TRECHO SELECIONADO –

....

Os sapatos do antifascista

Foi no Itau, café do Camões, aí por 1972, que me apresentaram aquele revolucionário, acabado de sair de Caxias, onde a Pide o manteve preso por largos meses. E ele, olhando em redor sempre vigilante, sempre alerta, que os informadores estão por todo o lado, contava pormenores. Não tinha sido submetido à tortura do sono. Nem à da estátua. Nem... Ah, mas foi torturado, muito torturado, a sua militância duramente posta à prova, e baixando a voz, escondendo os lábios de olhares indiscretos com a concha da mão, contava: punham-lhe pó nos sapatos para as solas se romperem mais depressa! “E os bufos, pá, vinham ter comigo: — Isto está mal! 

Mas eu fazia-me parvo, esgazeava os olhos, nada dizia, até que, sem me conseguirem arrancar nada, tiveram de me soltar!”

....

MATERIAL FORNECIDO –
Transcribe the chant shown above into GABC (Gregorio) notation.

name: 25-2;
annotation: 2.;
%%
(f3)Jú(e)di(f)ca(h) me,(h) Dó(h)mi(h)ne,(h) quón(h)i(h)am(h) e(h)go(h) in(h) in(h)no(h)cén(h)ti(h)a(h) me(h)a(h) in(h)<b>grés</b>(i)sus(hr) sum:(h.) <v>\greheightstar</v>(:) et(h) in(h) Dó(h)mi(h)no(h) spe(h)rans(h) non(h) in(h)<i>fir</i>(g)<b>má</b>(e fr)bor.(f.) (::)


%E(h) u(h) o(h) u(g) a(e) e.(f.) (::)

....

Atualize o trecho do texto sobre os sapatos do antifascista que abre com as palavras "Os sapatos do" e fecha com "Isto está mal!", pondo "Peniche" no lugar de "Caxias".

Os sapatos do antifascista

Foi no Itau, café do Camões, aí por 1972, que me apresentaram aquele revolucionário, acabado de sair de Peniche, onde a Pide o manteve preso por largos meses. E ele, olhando em redor sempre vigilante, sempre alerta, que os informadores estão por todo o lado, contava pormenores. Não tinha sido submetido à tortura do sono. Nem à da estátua. Nem... Ah, mas foi torturado, muito torturado, a sua militância duramente posta à prova, e baixando a voz, escondendo os lábios de olhares indiscretos com a concha da mão, contava: punham-lhe pó nos sapatos para as solas se romperem mais depressa! “E os bufos, pá, vinham ter comigo: — Isto está mal!